In Fig. 25-59, two parallelplate capacitors \(A\) and \(B\) are connected in parallel across a \(600 \mathrm{~V}\) battery. Each plate has area \(80.0 \mathrm{~cm}^{2}\) the plate separations are \(3.00 \mathrm{~mm}\). Capacitor \(A\) is filled with air; capacitor \(B\) is filled with a dielectric of dielectric constant \(\kappa=2.60 .\) Find the magnitude of the electric field within (a) the dielectric of capacitor \(B\) and (b) the air of capacitor \(A\). What are the free charge densities \(\sigma\) on the higher-potential plate of (c) capacitor \(A\) and (d) capacitor \(B\) ? (e) What is the induced charge density \(\sigma^{\prime}\) on the top surface of the dielectric?

[Element placement data]
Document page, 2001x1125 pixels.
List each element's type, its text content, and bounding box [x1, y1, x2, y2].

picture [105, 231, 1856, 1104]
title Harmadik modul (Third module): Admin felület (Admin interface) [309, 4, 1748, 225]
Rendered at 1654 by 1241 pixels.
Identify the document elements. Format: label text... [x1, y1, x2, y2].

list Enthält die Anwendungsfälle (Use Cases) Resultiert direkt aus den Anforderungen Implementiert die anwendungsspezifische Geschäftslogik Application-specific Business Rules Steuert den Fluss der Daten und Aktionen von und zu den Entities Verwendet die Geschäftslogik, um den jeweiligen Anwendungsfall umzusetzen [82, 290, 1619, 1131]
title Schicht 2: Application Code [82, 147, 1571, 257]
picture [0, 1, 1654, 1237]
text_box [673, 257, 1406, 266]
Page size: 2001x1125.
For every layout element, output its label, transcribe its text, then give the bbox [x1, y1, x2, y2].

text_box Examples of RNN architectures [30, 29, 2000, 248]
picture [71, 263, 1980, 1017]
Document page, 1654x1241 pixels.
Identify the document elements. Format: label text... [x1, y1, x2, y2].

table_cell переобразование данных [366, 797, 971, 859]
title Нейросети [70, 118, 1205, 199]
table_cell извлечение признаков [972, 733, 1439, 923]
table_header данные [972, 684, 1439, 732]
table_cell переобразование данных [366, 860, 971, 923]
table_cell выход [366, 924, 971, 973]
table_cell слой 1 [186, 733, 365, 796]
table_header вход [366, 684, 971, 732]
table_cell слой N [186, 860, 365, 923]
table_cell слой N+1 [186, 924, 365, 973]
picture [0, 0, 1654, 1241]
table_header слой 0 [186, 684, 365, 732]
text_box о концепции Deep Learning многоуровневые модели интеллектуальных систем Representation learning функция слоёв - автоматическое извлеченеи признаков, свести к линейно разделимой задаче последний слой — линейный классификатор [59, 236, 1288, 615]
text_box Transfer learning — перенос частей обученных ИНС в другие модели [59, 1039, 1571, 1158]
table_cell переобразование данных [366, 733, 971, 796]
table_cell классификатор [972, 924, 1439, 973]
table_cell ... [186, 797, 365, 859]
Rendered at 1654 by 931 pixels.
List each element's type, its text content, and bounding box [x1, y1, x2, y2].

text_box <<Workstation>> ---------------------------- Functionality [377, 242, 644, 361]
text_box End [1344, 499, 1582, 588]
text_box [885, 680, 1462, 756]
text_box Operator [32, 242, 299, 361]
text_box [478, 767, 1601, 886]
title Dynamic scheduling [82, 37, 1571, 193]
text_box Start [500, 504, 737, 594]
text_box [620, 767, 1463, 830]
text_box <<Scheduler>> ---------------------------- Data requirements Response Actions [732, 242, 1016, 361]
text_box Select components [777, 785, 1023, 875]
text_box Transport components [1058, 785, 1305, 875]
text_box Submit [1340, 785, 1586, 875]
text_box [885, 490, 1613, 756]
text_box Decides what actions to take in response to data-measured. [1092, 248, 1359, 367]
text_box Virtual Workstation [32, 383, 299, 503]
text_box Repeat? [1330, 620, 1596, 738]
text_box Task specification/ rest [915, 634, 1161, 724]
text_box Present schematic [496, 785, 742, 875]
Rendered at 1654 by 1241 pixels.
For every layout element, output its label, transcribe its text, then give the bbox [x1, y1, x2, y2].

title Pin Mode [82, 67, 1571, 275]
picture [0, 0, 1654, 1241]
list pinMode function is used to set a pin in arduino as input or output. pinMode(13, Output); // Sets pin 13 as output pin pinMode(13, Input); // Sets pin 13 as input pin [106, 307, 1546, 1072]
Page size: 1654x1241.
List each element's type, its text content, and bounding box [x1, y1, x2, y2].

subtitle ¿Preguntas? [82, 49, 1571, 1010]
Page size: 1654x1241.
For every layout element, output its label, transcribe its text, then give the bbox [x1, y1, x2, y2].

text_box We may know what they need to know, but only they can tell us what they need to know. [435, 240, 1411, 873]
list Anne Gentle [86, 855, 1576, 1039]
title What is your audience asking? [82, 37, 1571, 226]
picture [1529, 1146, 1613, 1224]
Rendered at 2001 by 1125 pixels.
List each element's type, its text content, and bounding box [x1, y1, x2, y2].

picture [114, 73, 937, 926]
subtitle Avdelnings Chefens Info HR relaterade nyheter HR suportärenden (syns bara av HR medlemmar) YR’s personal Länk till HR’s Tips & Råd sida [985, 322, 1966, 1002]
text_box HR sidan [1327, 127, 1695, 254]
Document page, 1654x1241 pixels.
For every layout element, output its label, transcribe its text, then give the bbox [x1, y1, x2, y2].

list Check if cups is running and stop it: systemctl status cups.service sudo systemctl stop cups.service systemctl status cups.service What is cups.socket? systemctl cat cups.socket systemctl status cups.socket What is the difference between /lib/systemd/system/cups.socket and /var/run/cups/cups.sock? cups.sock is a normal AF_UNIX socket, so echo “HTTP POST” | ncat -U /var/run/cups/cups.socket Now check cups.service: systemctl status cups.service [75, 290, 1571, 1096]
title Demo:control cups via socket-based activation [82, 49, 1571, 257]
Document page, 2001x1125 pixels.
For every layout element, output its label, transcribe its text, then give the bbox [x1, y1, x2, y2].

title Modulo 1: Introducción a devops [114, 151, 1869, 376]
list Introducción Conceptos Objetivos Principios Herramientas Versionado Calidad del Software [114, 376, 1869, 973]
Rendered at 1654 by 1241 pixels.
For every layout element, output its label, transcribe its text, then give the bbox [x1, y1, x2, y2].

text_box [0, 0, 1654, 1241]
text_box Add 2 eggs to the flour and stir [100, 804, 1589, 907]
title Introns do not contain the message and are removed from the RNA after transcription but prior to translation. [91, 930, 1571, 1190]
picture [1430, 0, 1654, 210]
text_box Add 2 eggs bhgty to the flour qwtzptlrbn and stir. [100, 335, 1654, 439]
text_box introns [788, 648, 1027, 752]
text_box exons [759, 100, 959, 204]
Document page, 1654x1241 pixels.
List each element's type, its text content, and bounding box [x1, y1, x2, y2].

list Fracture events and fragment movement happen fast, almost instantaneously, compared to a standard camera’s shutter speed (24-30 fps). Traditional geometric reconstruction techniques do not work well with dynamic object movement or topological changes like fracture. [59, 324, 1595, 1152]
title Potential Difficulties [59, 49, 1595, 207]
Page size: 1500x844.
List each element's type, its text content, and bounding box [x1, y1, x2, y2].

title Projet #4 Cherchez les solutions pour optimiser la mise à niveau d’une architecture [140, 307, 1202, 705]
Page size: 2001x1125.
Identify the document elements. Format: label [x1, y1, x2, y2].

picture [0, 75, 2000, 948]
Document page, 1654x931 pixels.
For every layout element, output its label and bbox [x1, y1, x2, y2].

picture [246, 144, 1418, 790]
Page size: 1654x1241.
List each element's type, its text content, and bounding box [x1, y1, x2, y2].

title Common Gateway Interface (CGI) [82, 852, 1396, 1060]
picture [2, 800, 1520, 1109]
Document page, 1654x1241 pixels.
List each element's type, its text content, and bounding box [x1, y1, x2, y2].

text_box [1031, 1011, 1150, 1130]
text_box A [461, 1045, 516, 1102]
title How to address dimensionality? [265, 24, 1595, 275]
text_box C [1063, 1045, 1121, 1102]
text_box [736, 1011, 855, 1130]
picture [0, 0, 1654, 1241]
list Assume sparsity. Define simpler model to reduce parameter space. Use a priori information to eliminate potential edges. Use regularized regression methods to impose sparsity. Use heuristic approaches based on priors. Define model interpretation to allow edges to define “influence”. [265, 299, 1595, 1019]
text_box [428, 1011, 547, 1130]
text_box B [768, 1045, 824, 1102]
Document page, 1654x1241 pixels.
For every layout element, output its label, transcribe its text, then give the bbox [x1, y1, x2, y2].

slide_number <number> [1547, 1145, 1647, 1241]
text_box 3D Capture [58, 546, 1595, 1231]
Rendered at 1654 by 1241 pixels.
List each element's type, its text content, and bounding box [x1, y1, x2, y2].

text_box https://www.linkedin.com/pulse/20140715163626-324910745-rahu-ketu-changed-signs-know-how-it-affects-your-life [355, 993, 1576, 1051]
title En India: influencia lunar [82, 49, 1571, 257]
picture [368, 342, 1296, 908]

→ **PROBLEM DESCRIPTION**
In the capacitor problem text, what fills capacitor B, and what is its dielectric constant?

→ **SOLUTION TO THIS PROBLEM**
A dielectric with a dielectric constant of 2.60.